RWTH Involved in Research in Universe and Matter Funded by the Federal Ministry of Education and Research
Ten million euros’ funding for basic research.
The Federal Ministry of Education and Research, or BMBF for short, is providing funding for basic research in the area of universe and matter with its new program "Exploration of the Universe and Matter”, ErUM for short. Work on particles, matter, and the universe is intended to lay the foundations for the technologies of tomorrow and beyond.
The "ErUM-FSP T03 – Expansion of CMS at the LHC: Elementary Particle Physics With the CMS Experiment" project has now been approved. This coordinates the current CMS projects at RWTH, Karlsruhe Institute of Technology (KIT), Universität Hamburg, the University of Münster, and the DESY research center. The BMBF is providing the current CMS projects at RWTH with funding of more than ten million euros in total.
CMS stands for Compact Muon Solenoid and is one of four large-scale experiments operated at the Large Hadron Collider at CERN in Geneva, Switzerland, which is where the Higgs boson particle was discovered in 2012.

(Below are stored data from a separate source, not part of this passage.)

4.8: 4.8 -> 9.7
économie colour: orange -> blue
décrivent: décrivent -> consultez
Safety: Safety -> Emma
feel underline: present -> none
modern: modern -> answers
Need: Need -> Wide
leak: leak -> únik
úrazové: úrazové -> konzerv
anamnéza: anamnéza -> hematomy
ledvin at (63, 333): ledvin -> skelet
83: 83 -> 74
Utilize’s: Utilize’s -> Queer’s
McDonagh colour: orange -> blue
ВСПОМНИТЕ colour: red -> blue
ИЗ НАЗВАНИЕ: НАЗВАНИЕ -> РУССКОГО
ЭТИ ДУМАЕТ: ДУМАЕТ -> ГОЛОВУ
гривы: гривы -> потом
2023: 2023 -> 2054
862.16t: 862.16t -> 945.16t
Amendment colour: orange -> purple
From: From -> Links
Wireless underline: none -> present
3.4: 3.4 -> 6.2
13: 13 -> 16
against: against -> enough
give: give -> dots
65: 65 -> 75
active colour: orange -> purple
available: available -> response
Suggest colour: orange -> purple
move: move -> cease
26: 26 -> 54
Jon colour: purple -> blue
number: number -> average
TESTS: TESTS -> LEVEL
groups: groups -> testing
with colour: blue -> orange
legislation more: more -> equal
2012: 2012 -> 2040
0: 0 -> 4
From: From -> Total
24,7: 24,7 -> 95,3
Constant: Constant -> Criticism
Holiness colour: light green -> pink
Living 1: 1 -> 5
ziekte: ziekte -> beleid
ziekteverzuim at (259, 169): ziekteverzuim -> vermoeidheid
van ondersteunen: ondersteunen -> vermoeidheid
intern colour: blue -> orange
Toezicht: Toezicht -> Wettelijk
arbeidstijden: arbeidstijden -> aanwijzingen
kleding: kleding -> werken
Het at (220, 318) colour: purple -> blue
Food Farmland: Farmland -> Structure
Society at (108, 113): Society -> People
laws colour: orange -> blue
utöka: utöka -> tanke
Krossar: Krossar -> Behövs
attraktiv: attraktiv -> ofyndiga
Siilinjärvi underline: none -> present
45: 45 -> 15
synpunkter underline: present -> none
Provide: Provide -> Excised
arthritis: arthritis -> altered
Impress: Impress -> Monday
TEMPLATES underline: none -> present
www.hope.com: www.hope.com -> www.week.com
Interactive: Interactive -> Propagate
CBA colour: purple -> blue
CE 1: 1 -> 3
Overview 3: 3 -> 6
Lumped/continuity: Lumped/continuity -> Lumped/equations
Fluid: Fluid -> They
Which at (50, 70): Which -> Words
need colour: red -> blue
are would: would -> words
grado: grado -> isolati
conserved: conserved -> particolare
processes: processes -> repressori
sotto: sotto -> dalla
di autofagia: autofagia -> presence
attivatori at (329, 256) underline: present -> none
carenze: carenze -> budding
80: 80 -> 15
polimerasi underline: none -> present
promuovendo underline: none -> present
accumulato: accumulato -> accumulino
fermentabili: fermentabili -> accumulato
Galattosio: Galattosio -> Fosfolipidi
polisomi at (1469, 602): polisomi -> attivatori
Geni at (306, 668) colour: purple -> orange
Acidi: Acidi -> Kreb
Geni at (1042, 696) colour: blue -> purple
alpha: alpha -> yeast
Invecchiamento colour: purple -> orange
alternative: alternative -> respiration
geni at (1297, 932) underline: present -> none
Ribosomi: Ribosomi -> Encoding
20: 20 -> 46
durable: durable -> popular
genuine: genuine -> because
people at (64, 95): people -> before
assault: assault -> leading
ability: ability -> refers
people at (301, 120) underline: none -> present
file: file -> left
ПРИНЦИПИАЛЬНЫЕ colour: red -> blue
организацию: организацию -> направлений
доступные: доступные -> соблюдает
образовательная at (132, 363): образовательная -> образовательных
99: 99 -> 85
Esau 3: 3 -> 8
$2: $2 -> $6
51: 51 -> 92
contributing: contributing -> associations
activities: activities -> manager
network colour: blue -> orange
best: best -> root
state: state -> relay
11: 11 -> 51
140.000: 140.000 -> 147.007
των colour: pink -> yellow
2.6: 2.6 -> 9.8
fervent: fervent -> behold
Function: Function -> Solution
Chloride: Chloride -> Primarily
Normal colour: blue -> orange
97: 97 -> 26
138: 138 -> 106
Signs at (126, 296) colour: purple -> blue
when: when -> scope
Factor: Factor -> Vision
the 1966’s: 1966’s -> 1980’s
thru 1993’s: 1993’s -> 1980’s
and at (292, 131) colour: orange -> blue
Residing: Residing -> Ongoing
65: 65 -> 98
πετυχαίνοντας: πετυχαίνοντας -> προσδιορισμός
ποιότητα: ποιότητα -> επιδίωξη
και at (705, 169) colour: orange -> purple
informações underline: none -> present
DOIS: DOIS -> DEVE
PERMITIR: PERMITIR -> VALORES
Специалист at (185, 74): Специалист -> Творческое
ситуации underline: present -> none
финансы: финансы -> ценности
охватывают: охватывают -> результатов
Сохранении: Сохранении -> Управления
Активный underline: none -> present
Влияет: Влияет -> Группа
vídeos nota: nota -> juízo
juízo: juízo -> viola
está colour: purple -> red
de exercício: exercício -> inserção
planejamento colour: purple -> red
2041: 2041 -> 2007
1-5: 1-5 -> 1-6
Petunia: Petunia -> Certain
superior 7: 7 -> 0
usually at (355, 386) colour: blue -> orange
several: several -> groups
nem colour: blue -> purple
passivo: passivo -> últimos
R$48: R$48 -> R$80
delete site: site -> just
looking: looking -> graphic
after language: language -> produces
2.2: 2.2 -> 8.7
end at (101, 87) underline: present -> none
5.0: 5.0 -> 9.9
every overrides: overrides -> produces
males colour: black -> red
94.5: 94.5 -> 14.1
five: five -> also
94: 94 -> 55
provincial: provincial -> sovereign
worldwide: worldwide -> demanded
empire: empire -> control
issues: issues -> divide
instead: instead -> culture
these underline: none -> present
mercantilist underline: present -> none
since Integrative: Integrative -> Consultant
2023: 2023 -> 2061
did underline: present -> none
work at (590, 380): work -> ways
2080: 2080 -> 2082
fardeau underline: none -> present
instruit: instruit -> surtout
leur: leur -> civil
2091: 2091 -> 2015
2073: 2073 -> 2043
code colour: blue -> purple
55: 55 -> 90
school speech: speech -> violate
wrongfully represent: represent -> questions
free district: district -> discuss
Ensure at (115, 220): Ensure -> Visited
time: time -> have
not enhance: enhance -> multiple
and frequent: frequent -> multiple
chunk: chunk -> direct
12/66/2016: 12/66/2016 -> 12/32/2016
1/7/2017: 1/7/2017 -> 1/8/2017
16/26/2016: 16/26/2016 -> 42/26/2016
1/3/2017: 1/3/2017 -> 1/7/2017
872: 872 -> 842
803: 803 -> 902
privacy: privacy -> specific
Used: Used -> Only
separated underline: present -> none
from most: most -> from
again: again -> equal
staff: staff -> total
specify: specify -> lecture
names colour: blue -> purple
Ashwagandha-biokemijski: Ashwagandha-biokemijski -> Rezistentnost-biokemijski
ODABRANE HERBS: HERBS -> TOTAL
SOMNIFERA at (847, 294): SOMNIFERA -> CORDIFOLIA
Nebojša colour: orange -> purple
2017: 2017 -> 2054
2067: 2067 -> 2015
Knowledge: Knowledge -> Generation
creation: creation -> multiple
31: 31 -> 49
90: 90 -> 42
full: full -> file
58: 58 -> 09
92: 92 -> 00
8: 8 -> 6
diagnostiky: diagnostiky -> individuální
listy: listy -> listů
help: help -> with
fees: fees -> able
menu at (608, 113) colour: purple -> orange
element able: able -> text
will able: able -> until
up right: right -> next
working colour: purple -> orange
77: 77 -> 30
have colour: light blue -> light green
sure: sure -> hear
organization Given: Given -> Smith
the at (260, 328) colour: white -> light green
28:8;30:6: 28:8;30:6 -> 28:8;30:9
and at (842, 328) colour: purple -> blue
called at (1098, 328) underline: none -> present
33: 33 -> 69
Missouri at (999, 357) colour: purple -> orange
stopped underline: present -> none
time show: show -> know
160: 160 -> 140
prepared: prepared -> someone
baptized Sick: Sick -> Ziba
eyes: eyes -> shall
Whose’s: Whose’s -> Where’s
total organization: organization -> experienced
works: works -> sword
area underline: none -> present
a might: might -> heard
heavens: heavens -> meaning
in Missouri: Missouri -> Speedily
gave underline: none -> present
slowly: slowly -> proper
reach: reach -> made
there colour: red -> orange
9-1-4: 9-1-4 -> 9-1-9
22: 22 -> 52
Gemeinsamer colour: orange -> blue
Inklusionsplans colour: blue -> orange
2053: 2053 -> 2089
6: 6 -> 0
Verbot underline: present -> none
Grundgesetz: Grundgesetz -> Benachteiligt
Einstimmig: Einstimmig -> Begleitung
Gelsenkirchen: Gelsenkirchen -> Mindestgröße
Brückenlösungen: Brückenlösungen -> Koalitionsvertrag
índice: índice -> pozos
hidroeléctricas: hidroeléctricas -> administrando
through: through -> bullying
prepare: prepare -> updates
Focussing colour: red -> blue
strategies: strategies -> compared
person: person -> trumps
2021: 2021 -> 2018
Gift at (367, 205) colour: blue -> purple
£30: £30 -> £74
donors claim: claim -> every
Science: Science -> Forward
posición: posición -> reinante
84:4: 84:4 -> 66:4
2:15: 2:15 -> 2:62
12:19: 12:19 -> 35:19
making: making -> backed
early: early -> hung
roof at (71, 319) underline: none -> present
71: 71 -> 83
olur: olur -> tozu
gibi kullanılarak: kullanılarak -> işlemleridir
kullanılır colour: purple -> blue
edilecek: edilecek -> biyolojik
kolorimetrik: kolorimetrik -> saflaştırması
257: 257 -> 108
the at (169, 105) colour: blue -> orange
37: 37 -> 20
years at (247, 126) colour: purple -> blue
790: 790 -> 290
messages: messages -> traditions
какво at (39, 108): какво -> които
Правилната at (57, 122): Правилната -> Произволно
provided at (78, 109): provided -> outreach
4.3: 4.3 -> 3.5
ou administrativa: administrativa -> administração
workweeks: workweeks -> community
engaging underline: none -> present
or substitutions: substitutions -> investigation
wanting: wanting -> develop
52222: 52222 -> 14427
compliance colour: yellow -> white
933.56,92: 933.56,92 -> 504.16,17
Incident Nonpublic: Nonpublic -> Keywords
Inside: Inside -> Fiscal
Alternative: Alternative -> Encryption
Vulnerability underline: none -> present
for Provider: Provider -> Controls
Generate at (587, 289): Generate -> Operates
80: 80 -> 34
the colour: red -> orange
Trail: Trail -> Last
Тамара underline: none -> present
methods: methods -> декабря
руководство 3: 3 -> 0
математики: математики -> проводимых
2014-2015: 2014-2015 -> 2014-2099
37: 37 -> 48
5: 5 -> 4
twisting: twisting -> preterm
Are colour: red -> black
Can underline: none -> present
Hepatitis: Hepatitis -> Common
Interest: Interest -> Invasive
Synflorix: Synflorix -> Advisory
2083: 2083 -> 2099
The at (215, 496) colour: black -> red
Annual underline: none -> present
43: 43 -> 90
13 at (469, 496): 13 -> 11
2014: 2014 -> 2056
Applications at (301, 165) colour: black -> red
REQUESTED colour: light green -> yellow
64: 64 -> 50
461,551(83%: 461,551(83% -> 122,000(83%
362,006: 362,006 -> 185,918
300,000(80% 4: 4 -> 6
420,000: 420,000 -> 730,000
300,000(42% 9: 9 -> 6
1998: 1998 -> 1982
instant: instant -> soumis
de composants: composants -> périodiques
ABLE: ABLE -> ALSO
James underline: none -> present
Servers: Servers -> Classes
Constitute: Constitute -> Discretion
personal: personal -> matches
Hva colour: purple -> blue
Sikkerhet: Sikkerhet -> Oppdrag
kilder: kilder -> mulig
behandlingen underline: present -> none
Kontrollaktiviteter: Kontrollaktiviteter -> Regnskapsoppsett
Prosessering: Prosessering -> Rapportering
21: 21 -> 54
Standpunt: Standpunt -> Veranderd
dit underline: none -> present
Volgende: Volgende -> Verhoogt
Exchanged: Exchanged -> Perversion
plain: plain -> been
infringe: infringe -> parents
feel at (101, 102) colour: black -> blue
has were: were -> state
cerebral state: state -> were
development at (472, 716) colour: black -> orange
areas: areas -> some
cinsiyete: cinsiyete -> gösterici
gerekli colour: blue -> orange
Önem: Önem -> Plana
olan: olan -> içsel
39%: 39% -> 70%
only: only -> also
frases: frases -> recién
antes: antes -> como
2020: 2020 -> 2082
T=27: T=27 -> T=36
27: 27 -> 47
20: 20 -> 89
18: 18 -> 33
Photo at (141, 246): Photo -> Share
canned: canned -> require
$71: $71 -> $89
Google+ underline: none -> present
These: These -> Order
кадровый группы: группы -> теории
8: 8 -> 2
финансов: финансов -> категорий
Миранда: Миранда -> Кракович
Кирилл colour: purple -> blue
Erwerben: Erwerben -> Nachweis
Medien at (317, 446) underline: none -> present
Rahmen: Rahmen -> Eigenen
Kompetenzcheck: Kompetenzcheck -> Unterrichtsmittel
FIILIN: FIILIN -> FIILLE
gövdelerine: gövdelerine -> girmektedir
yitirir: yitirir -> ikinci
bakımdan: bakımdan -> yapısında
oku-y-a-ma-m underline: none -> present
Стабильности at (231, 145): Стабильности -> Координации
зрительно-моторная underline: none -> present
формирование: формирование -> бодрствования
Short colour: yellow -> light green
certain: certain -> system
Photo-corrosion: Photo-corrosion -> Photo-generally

Professor Lutz Feld from the RWTH Institute of Physics I B – Particle Physics is the spokesperson of the ErUM until June 30, 2021. Besides Professor Feld, RWTH professors Kerstin Borras, Martin Erdmann, Thomas Hebbeker, Alexander Schmidt, and Achim Stahl from the Particle Physics Institutes I B, III A, and III B are also all involved in the project, as well as professors Michal Czakon, Robert Harlander, and Michael Krämer from the RWTH Institute for Theoretical Particle Physics and Cosmology.